I've been thinking about law enforcement lately, not just as it pertains to my case, but in general. The drug war, excessive force, stupid unenforceable laws, increasingly intrusive and draconian laws.
The trend, I think, hasn't been good, not just from a crime rate perspective, but from a more general
effectiveness perspective.
Take
this story, for instance, with the shocking headline:
1 in 3 DUI arrests repeat offenders
A Denver Post analysis has found that about 10,000 drunken drivers arrested in Colorado each year are repeat offenders.
Police arrest roughly 31,000 drunken drivers a year, so about one in three has at least one previous DUI.
This is concerning for a number of reasons.
Obviously drunk drivers are a danger on the road, and 31,000 drunk drivers is a lot. It's also concerning because those are just the ones who
got caught.
The ones who got caught
twice? Here they already suffered the penalty --getting arrested, having their car towed, paying the fines, losing their license, all that-- and it was
still no deterrent.
So the impulse is to get tougher, pass more laws, enact more penalties. As the article says:
The numbers come a generation after a national crackdown on drunken driving. Colorado legislators made it tougher to plea-bargain drunken-driving cases and increased sentences for both driving while under the influence of alcohol, or DUI, and driving while ability impaired by alcohol, DWAI.
A 2004 law lowered the threshold for DUI, to 0.08 minimum blood alcohol content from 0.10.
They also have those "Heat is On" campaigns where they round up and shake down everybody. (It's real fun, let me tell ya.)
But is drunk driving any less of a problem?
If you're drunk, and you've got to get home...are you even going to think about that stuff? Maybe, but maybe you've made it home before one night when the Heat
wasn't On. So you get behind the wheel...
And bam, you're a statistic. (Arrest or death. Flip a coin.)

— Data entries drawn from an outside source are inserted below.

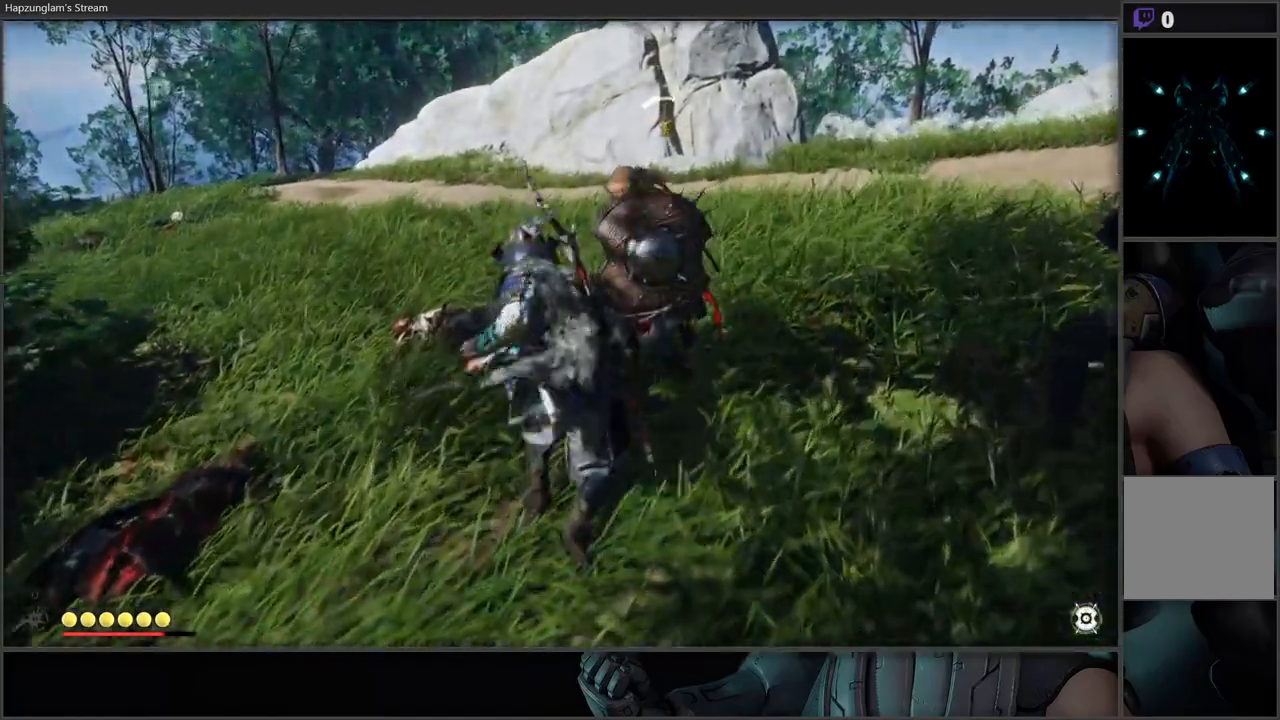
{"buttons": [], "left_stick": "center", "right_stick": "center", "events": [[17, "Y", "down"], [50, "L1", "down"], [50, "left_stick", "left"], [167, "Y", "up"], [217, "L1", "up"], [267, "left_stick", "center"]]}
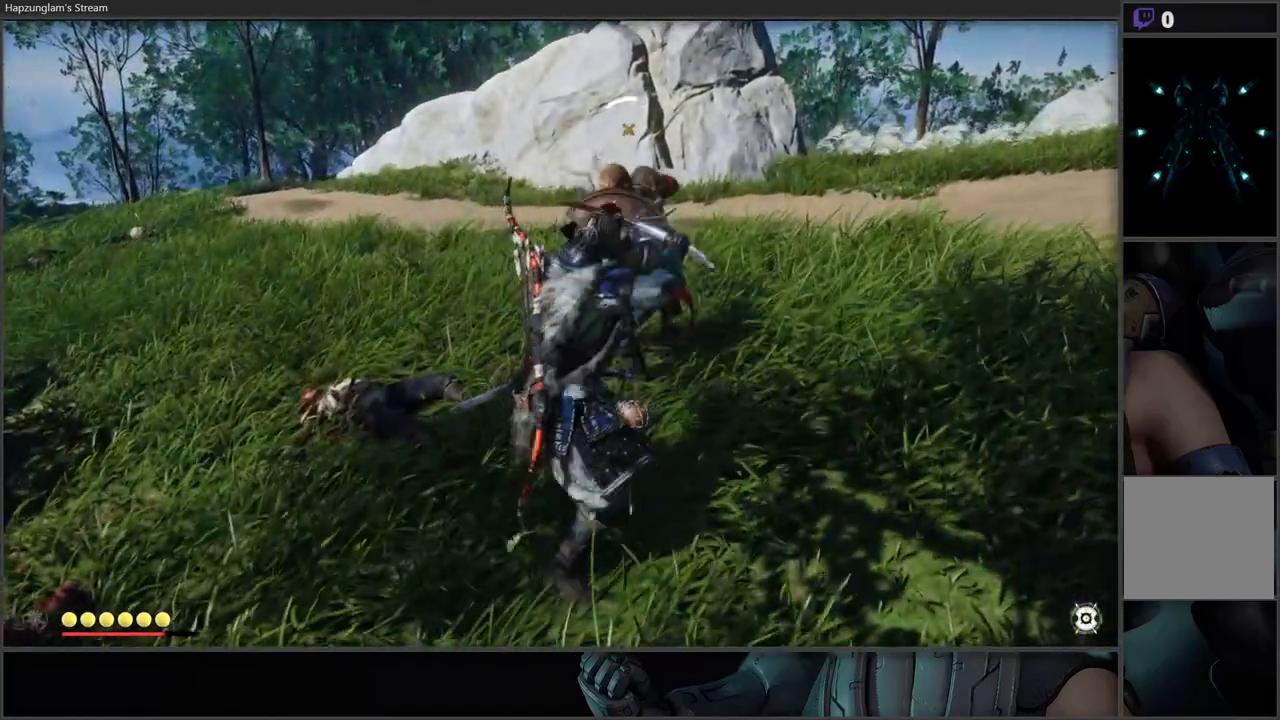
{"buttons": ["L1"], "left_stick": "left", "right_stick": "center", "events": [[33, "Y", "down"], [133, "Y", "up"], [183, "Y", "down"], [283, "Y", "up"], [350, "Y", "down"], [450, "left_stick", "left"], [467, "L1", "down"], [483, "Y", "up"]]}
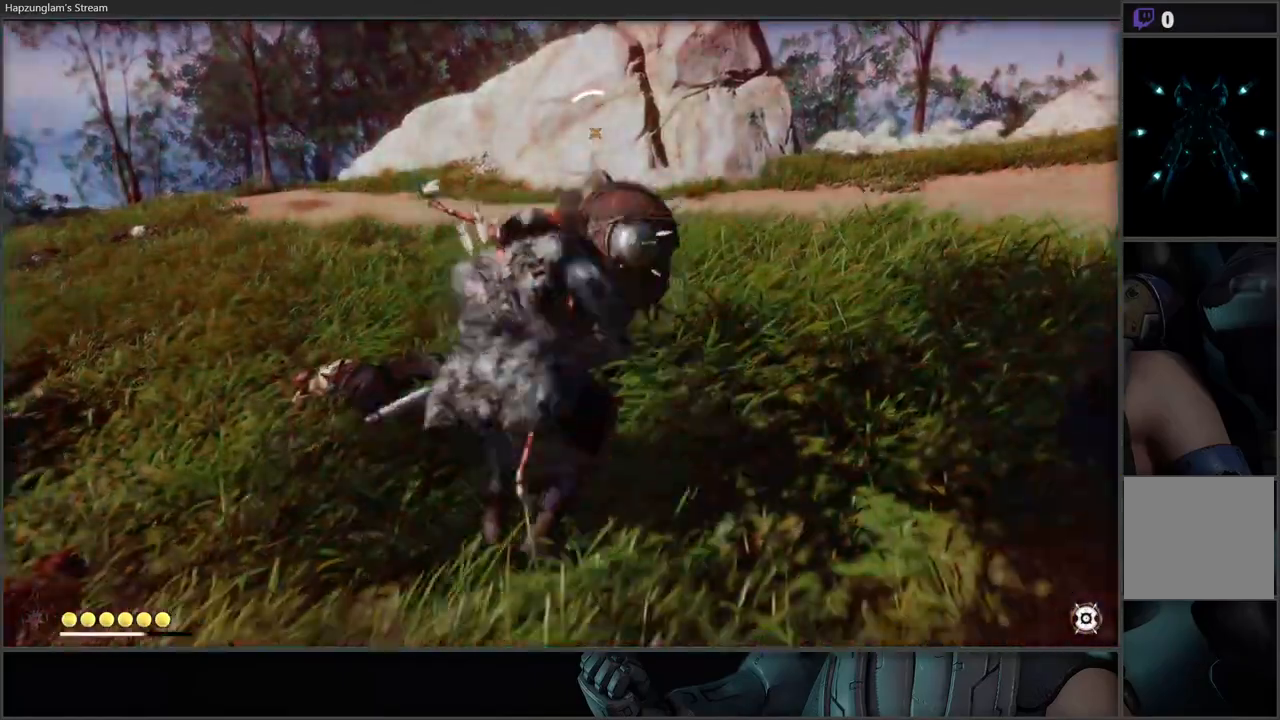
{"buttons": ["L1"], "left_stick": "left", "right_stick": "center", "events": [[33, "L3", "down"], [100, "L3", "up"], [167, "L1", "up"], [217, "left_stick", "center"], [333, "X", "down"], [367, "L1", "down"], [400, "left_stick", "left"], [450, "X", "up"]]}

I have this philosophy in life that says you have to be smarter than the dog. A dog is going to be a dog, right? You put a plate of steak on the floor in front of him,
he will eat it.
You could punish the dog and maybe next time it will leave the steak alone. But if your aim is to
prevent the dog from eating your steak, then you must out-think the dog.
You must invent something called the table. Put your steak up there and the dog can't get to it. Problem solved.

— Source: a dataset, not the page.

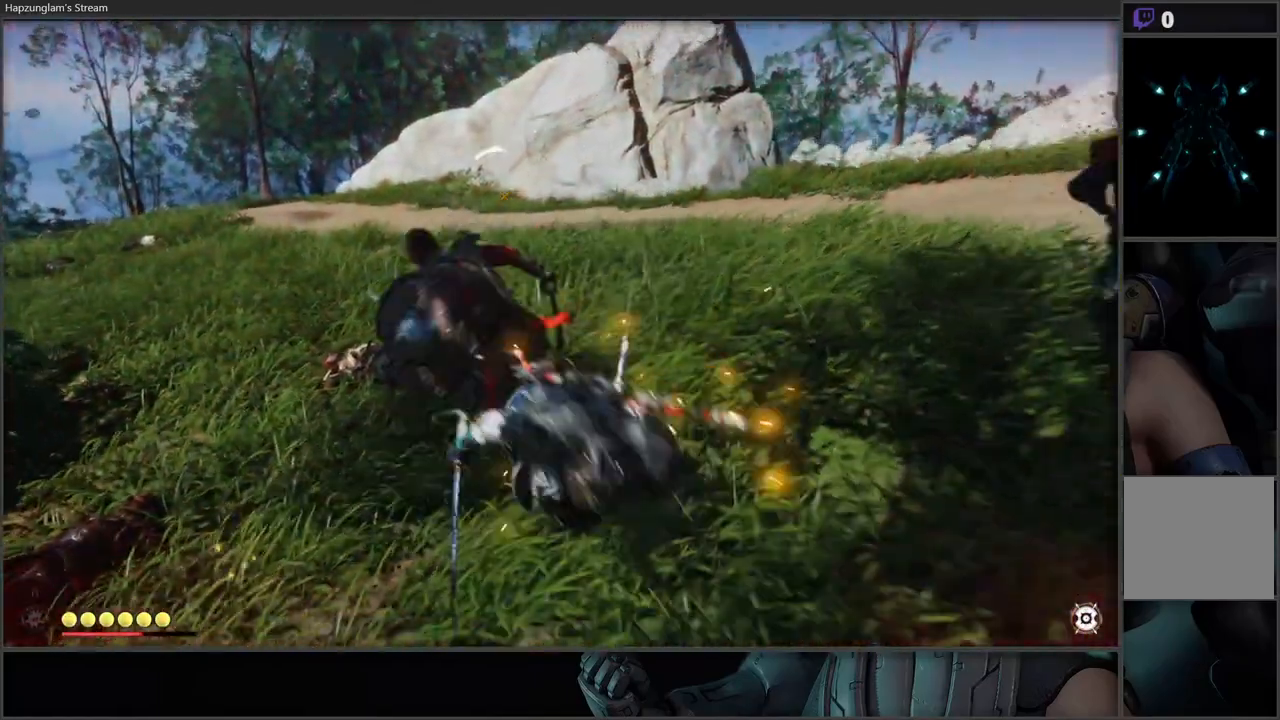
{"buttons": ["X"], "left_stick": "center", "right_stick": "center", "events": [[33, "L1", "up"], [67, "left_stick", "center"], [150, "X", "down"], [267, "X", "up"], [333, "X", "down"], [433, "X", "up"], [500, "X", "down"]]}
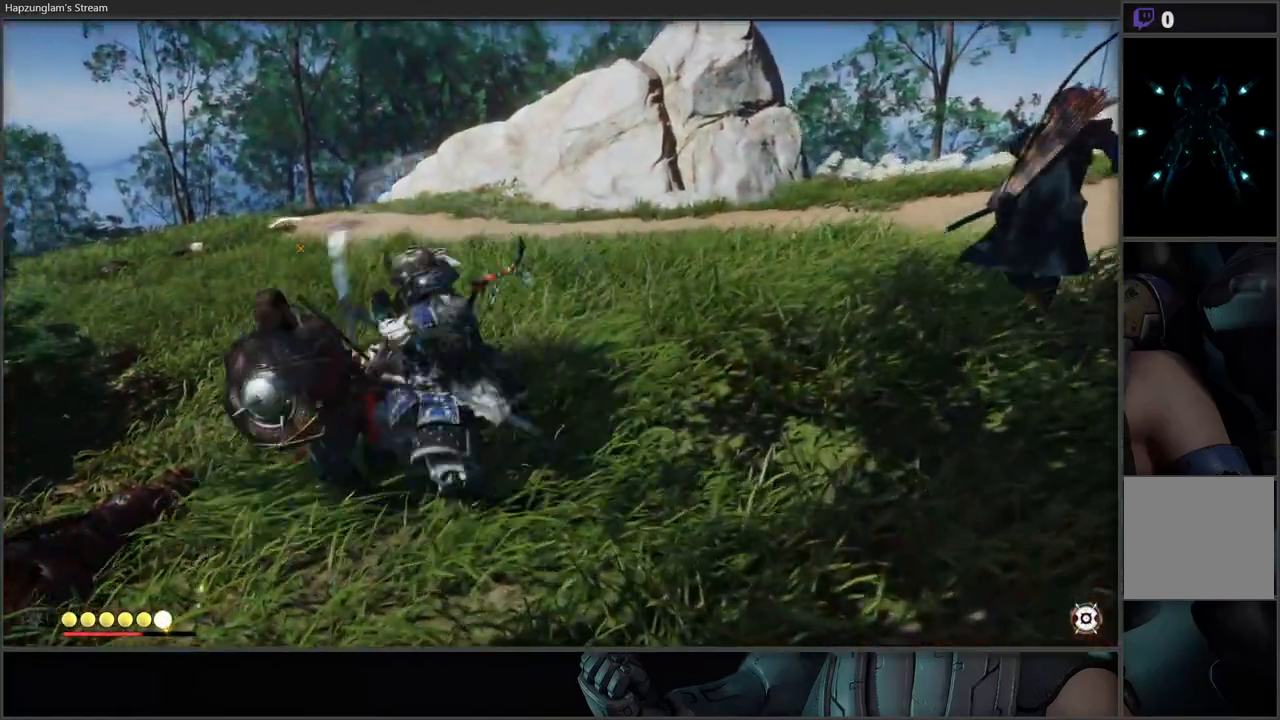
{"buttons": ["X"], "left_stick": "center", "right_stick": "center", "events": [[117, "X", "up"], [183, "X", "down"], [267, "X", "up"], [350, "X", "down"], [433, "X", "up"], [500, "X", "down"]]}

Not everything can be solved this way of course, and I've seen some pretty well-trained dogs that probably wouldn't go for the steak under any circumstance. But as a general principle, it seems to work pretty well.
Which is why I don't think
punishment works too well in the case of drunken driving. It's after the fact, and in the tragic cases, after people are dead. I'm not saying strip all the punishments away, but maybe there's other ways to engineer around the problem.
If I was king and dictator of this fine land, I'd create entertainment districts in the suburbs, concentrate all the drinking in one place, with cabs and buses and trains running at all hours to ferry the merry revelers home. These hubs would be connected to the other hubs - like Disneyland! - and you could travel between them, from burb to burb, drunk but safe. There would be streets, but no parking lots, no parking
period.
By decree of the king and dictator -that would be me- you do not bring your car down to party town.